- The region before and after reorganisation

Parliament of India
- Long title An Act to provide for the Reorganisation of the existing State of Punjab and for matters connected therewith. ;
- Citation: No. 31 of 1966
- Enacted by: Parliament of India
- Enacted: 18 September 1966

= Punjab Reorganisation Act, 1966 =

Act of the Parliament of India

The Punjab Reorganisation Act, 1966 was passed by the Indian Parliament on 18 September 1966, separating territory from the state of Punjab, most of which formed the new state of Haryana. Some of the Punjab state territory was transferred to Himachal Pradesh, then a Union territory; while Chandigarh, the capital of Punjab, was made a temporary Union territory to serve as the provisional capital of both Punjab and Haryana. The larger state of Punjab had been formed under the States Reorganisation Act, 1956 by merging East Punjab and PEPSU. The 1966 separation was the result of the Punjabi Suba movement, which agitated for the creation of a Punjabi-speaking state (the modern state of Punjab); in the process a majority Hindi-speaking state was created (effectively, Haryana).

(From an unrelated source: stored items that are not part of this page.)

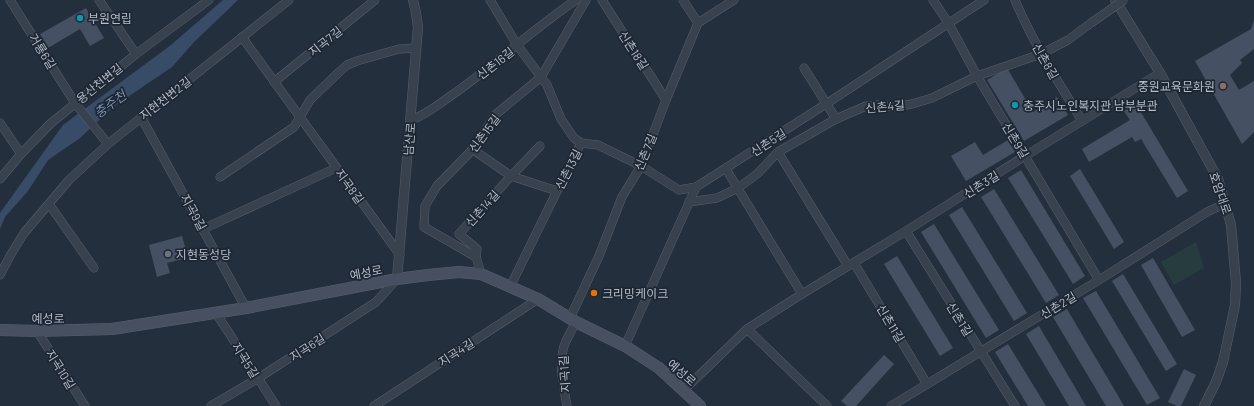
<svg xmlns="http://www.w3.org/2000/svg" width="1254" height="406" viewBox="0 0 1254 406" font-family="Barlow,'Noto Sans KR',sans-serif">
  <rect width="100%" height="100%" fill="#242f3e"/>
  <polygon fill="#263c3f" points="1196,242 1204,268 1174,285 1161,262"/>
  <polygon fill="#394c67" points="223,0 238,0 194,42 172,67 113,107 80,138 48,160 28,191 5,217 0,229 0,213 63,125 171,45"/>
  <g fill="#455162">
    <polygon points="86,8 104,38 90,46 80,29 48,48 40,34"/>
    <polygon points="1254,20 1254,49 1240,60 1242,63 1230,75 1239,90 1254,81 1254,132 1242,144 1195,61 1251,29"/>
    <polygon points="1007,68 1033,112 1057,97 1068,115 1024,141 987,80"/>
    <polygon points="1136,104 1188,191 1177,198 1141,139 1135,142 1132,137 1089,162 1082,149 1130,120 1124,111"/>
    <polygon points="1008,140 1015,152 966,181 951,156 975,142 983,155"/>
    <polygon points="1080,169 1124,242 1114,249 1070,176"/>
    <polygon points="1021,170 1085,276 1073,284 1008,178"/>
    <polygon points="994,189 1059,295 1046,303 981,197"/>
    <polygon points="962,207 1027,313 1014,321 949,215"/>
    <polygon points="934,224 999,330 986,338 921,232"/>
    <polygon points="182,236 186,250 183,259 167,263 170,273 157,277 149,245"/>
    <polygon points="897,256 953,348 940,356 884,264"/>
    <polygon points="1153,258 1195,330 1182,337 1141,265"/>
    <polygon points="1123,274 1177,364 1166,371 1112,281"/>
    <polygon points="1096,291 1160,398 1147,405 1083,298"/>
    <polygon points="1067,309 1124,406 1106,406 1053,317"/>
    <polygon points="1039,326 1086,406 1069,406 1026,334"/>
    <polygon points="1008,344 1046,406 1028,406 995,352"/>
    <polygon points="884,355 894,364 856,406 847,406 841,401"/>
    <polygon points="1184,369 1196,375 1181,406 1177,406 1168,402"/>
  </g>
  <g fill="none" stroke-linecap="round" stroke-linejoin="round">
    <g stroke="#565f6c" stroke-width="9">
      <g id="minor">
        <polyline points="10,0 75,103 108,144"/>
        <polyline points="99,0 136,54"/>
        <polyline points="490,0 517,45 547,85 561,119 574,138 581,143 598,145 641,166 679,190 696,187"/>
        <polyline points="602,0 666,100"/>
        <polyline points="683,0 698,23"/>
        <polyline points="933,0 949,24 977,76 1099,280"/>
        <path d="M1015,0C1033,43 1058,81 1082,121"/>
        <polyline points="242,37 400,255"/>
        <polyline points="804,68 836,119"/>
        <polyline points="274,82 375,0"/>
        <polyline points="141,117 246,308"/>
        <path d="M411,120C426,115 439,104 452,95C495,65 533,29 576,0"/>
        <polyline points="0,123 21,154"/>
        <polyline points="472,149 511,176 557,191"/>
        <polyline points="778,152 848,266"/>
        <polyline points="726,169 802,294"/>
        <polyline points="220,177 294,127 310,100 338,73 347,65 357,61 399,49 416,48"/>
        <polyline points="0,179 21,154 50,124 136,54 209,0"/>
        <polyline points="689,202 717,198 738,188 757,174 778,152 836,119 866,106 877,105 894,107 912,104 932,98 977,76 1041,54 1068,40 1091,23"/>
        <polyline points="49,204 94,268"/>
        <polyline points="203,229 336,168"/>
        <polyline points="906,231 1015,406"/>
        <polyline points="476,257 477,249 459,234 511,176 540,146"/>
        <polyline points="854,263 927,384"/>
        <polyline points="481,274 476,257 424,227 425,206 437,186 475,147 495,115 541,77 586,0"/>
        <polyline points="0,275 11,254 24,233 69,180 108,144 289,0"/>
        <polyline points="510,287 557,191 581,143"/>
        <polyline points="216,313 276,406"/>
        <polyline points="570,318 599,256 622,197 641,166 666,100 698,23 734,0"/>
        <polyline points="747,329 827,406"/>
        <polyline points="37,331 85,406"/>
        <polyline points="625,346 696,187 826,104 984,0"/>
        <polyline points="684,390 747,329 802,294 906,231 1025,156 1160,73"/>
        <polyline points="211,406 257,379 376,302 397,279"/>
        <polyline points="374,406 538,299"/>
        <path d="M567,406C564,390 559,367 563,350C564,342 572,330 576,322"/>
        <polyline points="891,406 1099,280 1207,212 1226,203"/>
      </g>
    </g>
    <g stroke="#565f6c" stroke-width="10">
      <g id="tertiary">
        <polyline points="1115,0 1160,73 1218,179 1231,225 1236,283 1235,305 1223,362 1216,382 1204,406"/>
        <polyline points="397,279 418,27 416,13 413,0"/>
      </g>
    </g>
    <g stroke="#565f6c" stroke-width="12">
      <polyline id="secondary" points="0,330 37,331 112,329 246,308 397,279 428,275 459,272 481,274 538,299 576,322 625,346 659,368 700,406"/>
    </g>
    <use href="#minor" stroke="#38414e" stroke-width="8"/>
    <use href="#tertiary" stroke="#38414e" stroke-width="9"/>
    <use href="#secondary" stroke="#465061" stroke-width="11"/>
    <g stroke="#565f6c" stroke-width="9" stroke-linecap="butt">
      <polyline id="minor-bridge" points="1091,23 1124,0"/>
    </g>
    <use href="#minor-bridge" stroke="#38414e" stroke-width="8"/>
  </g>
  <g fill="#0f9aa8" stroke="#1d2633" stroke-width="1.5">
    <circle cx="80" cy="18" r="4"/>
    <circle cx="1015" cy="105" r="4"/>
  </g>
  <circle fill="#8d6e63" stroke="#1d2633" stroke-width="1.5" cx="1223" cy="86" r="4"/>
  <circle fill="#6b7280" stroke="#1d2633" stroke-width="1.5" cx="168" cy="254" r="4"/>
  <circle fill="#e8710a" stroke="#1d2633" stroke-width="1.5" cx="594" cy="293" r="4"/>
  <g text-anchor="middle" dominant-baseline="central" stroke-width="3.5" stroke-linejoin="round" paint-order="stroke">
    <g font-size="12" fill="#b4bcc9" stroke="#1d2633" text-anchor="start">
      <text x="88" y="18">부원연립</text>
      <text x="1215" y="86" text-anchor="end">중원교육문화원</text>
      <text x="1023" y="105">충주시노인복지관 남부분관</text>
      <text x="176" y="254">지현동성당</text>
      <text x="602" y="293">크리밍케이크</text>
    </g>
    <g font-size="12" fill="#b4bcc9" stroke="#1d2633">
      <text transform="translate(325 41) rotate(-39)">지곡7길</text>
      <text transform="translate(634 50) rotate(57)">신촌18길</text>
      <text transform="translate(43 51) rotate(58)">거룡6길</text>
      <text transform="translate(1046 61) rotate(60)">신촌8길</text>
      <text transform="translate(495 63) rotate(-38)">신촌16길</text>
      <text transform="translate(99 83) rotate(-39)">용산천변길</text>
      <text transform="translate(165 98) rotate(-38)">지현천변2길</text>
      <text transform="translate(885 106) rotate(-5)">신촌4길</text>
      <text transform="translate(484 133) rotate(-53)">신촌15길</text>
      <text transform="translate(409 139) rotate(-85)">남산로</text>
      <text transform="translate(1016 140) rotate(59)">신촌9길</text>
      <text transform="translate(768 142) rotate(-33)">신촌5길</text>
      <text transform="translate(645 152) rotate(-67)">신촌7길</text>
      <text transform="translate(568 169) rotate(-63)">신촌13길</text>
      <text transform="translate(981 184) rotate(-32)">신촌3길</text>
      <text transform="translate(350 186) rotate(54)">지곡8길</text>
      <text transform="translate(1221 193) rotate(71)">호암대로</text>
      <text transform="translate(482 208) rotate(-48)">신촌14길</text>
      <text transform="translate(194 212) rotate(61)">지곡9길</text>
      <text transform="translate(366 272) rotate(-11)">예성로</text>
      <text transform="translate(1058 305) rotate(-31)">신촌2길</text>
      <text x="48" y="318">예성로</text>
      <text transform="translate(960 319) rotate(58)">신촌1길</text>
      <text transform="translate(891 323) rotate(59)">신촌11길</text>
      <text transform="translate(307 347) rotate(-33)">지곡6길</text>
      <text transform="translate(456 352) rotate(-33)">지곡4길</text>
      <text transform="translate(246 360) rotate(58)">지곡5길</text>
      <text transform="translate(61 369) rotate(58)">지곡10길</text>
      <text transform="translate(682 372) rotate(41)">예성로</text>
      <text transform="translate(564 374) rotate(-94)">지곡1길</text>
    </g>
    <g font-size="13" font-style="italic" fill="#7c92b1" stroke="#1d2633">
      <text transform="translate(110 104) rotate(-36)">충주천</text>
    </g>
  </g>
</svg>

The territorial changes as a result of the reorganisation of the erstwhile composite Punjab State are listed below :

1. Entire districts of Hisar, Rohtak, Gurgaon, Karnal and Mahendra-garh, complete tahsils of Ambala, Jagadhri, Naraingarh and 153 villages along with Kalka town of Kharar tahsil of Ambala district and two tahsils viz., Jind and Narwana of Sangrur District (44,222.0 kmsq.) were transferred from the composite Punjab for formation of the newly created State of Haryana on 1 November 1966.
2. Entire districts of Kangra, Simla, Lahaul and Spiti, three towns viz. Bakloh(C.B.), Dalhousie(M.C) and Dalhousie Cantt. town (14.3 kmsq.) of Gurdaspur district, complete Nalagarh tahsil of Ambala district and 290 villages along with Una town of the Una tahsil of Hoshiarpur district (27,277.3 kmsq.) were transferred to Himachal Pradesh.
3. 36 villages, Manimajra and Chandigarh towns of Kharar tahsil of Ambala district (114.0 kmsq, were lumped together to come out as a separate administrative unit styled as Union Territory of Chandigarh.
4. Entire districts of Amritsar, Bathinda, kapurthala, Jalandhar, Ludhiana, Firozpur, Patiala and Complete tahsil of Barnala, Malerkotla & Sangrur tahsil of Sangrur district and Gurdaspur district without Bakloh, Dalhousie and Dalhousie Cantt. town, Complete tahsils of Dasuya, Garhshankar, Hoshiarpur, 237 villages with Nangal, Naya Nangal and Anandpur Sahib towns of the Una tahsil of Hoshiarpur district, Entire tahsil of Ropar, 282 villages along with Kharar and Kurali towns Kharar tahsil of composite Ambala district remain in Punjab.

Within the Chandigarh Capitol Complex, the Palace of Justice hosts a sole Punjab and Haryana High Court as the common state supreme court for both states; the Palace of Assembly houses both the Punjab Legislative Assembly and the Haryana Legislative Assembly; and the Secretariat Building hosts the offices of the Chief Secretaries of both states. The state governors' residences, Punjab Raj Bhavan and Haryana Raj Bhavan, are next to each other on Sukhna Lake.